It all began with a butterfly. When the award-winning children’s television program “Reading Rainbow” first premiered in 1983, the first “character” that children saw was an animated butterfly. Trailing a rainbow behind it, the magical insect transformed kids and their surroundings into such things as a king with a castle and astronauts flying through outer space, symbolically showing the impact of books on the imagination and development of young minds.
Today, roughly three decades since it concluded its 155 episode run, “Reading Rainbow” has been updated for a new generation of children who will be trading in a butterfly for a digital hot air balloon.
Created for children ages two – nine, the new Skybrary® is a web-based digital library of hand curated children’s books and story-driving educational video field trips. Available both online and through digital devices, young readers and prereaders pilot their own personal hot air balloons among Skybrary’s seven uniquely themed islands: animals, music, adventure, science, heroes, friends and family. These engaging worlds feature over 500 books from esteemed authors and acclaimed publishers and are made available to children as “read by myself” or “read to me” and contain interactive elements that enhance enjoyment while preserving the reading experience.

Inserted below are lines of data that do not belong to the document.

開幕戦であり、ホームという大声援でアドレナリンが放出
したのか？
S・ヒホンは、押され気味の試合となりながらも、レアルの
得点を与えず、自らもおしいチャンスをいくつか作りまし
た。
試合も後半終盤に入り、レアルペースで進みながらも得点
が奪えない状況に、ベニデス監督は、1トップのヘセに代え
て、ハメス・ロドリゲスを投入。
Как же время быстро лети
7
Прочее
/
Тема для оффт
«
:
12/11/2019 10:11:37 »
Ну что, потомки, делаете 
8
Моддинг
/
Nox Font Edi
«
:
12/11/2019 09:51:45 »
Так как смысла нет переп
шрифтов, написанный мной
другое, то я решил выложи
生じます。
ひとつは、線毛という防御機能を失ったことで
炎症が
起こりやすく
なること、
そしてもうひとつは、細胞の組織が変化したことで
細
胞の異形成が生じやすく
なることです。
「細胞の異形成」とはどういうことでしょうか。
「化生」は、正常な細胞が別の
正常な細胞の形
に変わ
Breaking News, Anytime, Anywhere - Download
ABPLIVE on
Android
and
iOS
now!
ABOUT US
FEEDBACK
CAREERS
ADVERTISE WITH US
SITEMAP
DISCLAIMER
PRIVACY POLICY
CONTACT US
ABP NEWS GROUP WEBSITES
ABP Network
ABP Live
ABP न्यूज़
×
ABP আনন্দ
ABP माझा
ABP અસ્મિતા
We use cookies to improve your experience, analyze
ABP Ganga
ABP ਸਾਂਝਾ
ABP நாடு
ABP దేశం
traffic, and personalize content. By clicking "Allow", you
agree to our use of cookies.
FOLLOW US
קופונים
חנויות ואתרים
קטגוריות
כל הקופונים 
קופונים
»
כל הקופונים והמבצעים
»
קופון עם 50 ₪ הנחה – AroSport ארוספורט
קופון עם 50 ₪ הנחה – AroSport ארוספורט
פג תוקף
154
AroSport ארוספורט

Returning to this latest version of “Reading Rainbow” is the show’s original host and Executive Producer LeVar Burton who hosts over 150 newly produced and classic video field trips to places like the White House, the Los Angeles Ballet, the Grand Canyon and Cirque du Soleil.
“Our brand of storytelling, our way of reaching out to kids, our way of showing them that the world is of infinite experience and that you can literally go anywhere in the world in your imagination, go anywhere be anything, that’s a valuable message,” Burton said in an online video.
Making the transition from television to digital media, however, created a challenge that took the 12-time Emmy award-winning actor out of his comfort zone.
“We had done television. The brand had been incredibly successful on TV. And yet there was this new world developing of digital entertainment, and we knew that there was an opportunity to do something different,” Burton said. Taking advantage of this opportunity, nonetheless, would not be an inexpensive investment, so Burton turned to the popular crowdfunding website, Kickstarter, to try to raise the funds for Skybrary.
“I had huge fear about the crowd funding move,” Burton recalled. “I was just not sure it was the right thing to do, however, at the time, it seemed like the only thing to do.”
Despite his reservations, the “Reading Rainbow” Kickstarter campaign was a huge success with donations hitting the $1 million mark within the first 11 hours. Live video taken of Burton at the time shows him becoming choked up by the support.
“I don’t know what to say. We’ve just crossed the million dollar threshold. It is our first day,” he said before his voice began to crack with emotion. “I am overwhelmed.”
According to the rules of Kickstarter, campaigns must set a minimum monetary goal. With contributions from a loyal fan base (including “Family Guy” creator Seth McFarlane who pledged to match dollar for dollar every donation made up to $1 million) “Reading Rainbow” not only met their Kickstarter goal but actually exceeded it by over 600 percent. This positive showing of support has opened the door to expanding the Skybrary concept to classrooms as well as internationally.
“We are actually looking at contemplating moving to Latin America. We’ve got our eye on China. We’re really serious about ‘Every child, everywhere,’” Burton said, referencing “Reading Rainbow’s” mission of “bringing a passion for reading to Every Child, Everywhere.”
One of the things that Burton said he was most proud of about the Skybrary app is that kids coming to the app are reading on average 194 thousand books a week. In addition, he has said that he is incredibly excited that Skybrary is also available on the web since anyone with an Internet connection can access the service’s library of books, regardless if they own a tablet computer. For Burton, using modern technology to allow more children to have greater exposure to books goes beyond its educational impact and touches on something both historical and personal.
“I come from a people for whom reading was punishable by whipping or death just three generations ago,” he said. “And I am able to travel every week with any book I choose at my disposal. And I live in a world where that’s possible. That’s a miracle as far as I’m concerned.” Burton went on to explain that he considers his work with Reading Rainbow and reading in general a luxury, which is something he would like to see change.
“I guess why this work is so important to me is because I don’t want it to need to be a luxury,” he said. “I believe that if you can read in at least one language, then you are my definition of free. I want to make sure that there is a choice out there for children and for their parents that is good for kids. And that’s why I do what I do.”